Records from a data source:
|---|

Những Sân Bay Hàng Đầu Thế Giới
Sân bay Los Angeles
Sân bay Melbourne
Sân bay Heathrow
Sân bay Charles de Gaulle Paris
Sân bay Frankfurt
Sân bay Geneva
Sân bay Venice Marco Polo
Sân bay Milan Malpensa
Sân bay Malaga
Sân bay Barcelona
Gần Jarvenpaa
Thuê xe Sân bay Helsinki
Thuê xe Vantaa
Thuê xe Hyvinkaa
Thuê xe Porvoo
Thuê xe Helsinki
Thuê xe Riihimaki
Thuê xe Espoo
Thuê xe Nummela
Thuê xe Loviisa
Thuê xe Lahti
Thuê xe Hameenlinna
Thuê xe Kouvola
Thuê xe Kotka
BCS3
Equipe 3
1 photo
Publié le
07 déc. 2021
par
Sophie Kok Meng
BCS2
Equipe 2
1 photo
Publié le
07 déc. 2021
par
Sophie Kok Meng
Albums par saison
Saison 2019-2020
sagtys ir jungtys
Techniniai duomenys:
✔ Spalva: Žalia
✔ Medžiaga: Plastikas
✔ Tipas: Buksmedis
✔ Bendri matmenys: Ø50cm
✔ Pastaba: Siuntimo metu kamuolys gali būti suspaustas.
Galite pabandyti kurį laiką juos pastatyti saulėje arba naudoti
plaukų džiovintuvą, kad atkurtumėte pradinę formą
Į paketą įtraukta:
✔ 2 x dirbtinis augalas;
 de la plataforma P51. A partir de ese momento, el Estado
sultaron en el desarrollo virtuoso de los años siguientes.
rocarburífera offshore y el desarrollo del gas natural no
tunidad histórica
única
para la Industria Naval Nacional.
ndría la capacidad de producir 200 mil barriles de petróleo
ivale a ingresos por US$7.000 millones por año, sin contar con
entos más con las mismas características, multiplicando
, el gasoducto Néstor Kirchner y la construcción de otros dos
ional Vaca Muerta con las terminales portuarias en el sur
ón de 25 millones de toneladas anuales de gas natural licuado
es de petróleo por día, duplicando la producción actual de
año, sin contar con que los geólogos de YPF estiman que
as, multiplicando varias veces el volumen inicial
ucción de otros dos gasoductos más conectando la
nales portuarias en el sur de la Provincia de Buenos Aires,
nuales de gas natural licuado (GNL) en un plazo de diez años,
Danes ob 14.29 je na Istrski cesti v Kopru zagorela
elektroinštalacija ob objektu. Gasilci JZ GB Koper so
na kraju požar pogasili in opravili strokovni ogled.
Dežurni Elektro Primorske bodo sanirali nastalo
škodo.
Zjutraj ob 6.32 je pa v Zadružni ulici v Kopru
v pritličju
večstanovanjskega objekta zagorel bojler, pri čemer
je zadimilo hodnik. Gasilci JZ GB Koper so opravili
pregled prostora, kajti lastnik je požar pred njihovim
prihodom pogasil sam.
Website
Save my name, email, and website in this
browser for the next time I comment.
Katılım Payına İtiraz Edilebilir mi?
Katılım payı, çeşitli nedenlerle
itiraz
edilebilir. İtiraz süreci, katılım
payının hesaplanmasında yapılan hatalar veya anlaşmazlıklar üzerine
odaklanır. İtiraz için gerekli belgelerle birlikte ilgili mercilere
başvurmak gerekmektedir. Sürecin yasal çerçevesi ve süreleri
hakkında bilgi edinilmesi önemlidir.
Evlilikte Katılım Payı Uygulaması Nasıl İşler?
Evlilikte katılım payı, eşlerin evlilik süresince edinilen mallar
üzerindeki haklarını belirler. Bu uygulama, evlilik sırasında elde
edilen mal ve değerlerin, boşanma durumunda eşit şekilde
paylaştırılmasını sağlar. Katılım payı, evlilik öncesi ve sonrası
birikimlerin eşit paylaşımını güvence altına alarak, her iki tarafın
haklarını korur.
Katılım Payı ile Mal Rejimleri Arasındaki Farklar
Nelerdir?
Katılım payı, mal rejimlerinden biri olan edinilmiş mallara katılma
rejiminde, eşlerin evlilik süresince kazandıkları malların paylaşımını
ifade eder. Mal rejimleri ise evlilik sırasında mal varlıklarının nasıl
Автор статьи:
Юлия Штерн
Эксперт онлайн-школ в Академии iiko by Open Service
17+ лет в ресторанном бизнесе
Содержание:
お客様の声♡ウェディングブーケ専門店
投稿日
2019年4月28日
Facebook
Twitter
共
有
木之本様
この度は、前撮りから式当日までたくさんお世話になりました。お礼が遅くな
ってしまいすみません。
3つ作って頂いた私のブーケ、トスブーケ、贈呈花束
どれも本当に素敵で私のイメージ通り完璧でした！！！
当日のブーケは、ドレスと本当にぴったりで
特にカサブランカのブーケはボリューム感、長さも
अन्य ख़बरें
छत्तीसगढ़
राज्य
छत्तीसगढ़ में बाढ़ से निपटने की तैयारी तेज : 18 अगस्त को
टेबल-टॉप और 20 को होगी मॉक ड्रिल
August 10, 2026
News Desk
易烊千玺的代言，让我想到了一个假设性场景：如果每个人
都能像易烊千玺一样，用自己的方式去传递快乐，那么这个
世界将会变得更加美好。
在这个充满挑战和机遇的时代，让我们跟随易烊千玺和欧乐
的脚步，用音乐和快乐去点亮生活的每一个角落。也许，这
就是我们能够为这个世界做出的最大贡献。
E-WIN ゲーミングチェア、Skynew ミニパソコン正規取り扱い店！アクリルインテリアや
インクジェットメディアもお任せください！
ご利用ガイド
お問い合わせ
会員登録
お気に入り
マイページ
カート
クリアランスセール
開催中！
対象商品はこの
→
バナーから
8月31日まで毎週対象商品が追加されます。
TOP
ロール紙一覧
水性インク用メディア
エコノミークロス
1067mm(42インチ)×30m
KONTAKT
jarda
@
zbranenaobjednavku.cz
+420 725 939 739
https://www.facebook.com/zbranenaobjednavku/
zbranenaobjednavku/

|---|

Using the data above, reproduce exactly the lines from the line that contains "üzerindeki haklarını belirler." through the line that contains "特にカサブランカのブーケはボリューム感、長さも", including both.

üzerindeki haklarını belirler. Bu uygulama, evlilik sırasında elde
edilen mal ve değerlerin, boşanma durumunda eşit şekilde
paylaştırılmasını sağlar. Katılım payı, evlilik öncesi ve sonrası
birikimlerin eşit paylaşımını güvence altına alarak, her iki tarafın
haklarını korur.
Katılım Payı ile Mal Rejimleri Arasındaki Farklar
Nelerdir?
Katılım payı, mal rejimlerinden biri olan edinilmiş mallara katılma
rejiminde, eşlerin evlilik süresince kazandıkları malların paylaşımını
ifade eder. Mal rejimleri ise evlilik sırasında mal varlıklarının nasıl
Автор статьи:
Юлия Штерн
Эксперт онлайн-школ в Академии iiko by Open Service
17+ лет в ресторанном бизнесе
Содержание:
お客様の声♡ウェディングブーケ専門店
投稿日
2019年4月28日
Facebook
Twitter
共
有
木之本様
この度は、前撮りから式当日までたくさんお世話になりました。お礼が遅くな
ってしまいすみません。
3つ作って頂いた私のブーケ、トスブーケ、贈呈花束
どれも本当に素敵で私のイメージ通り完璧でした！！！
当日のブーケは、ドレスと本当にぴったりで
特にカサブランカのブーケはボリューム感、長さも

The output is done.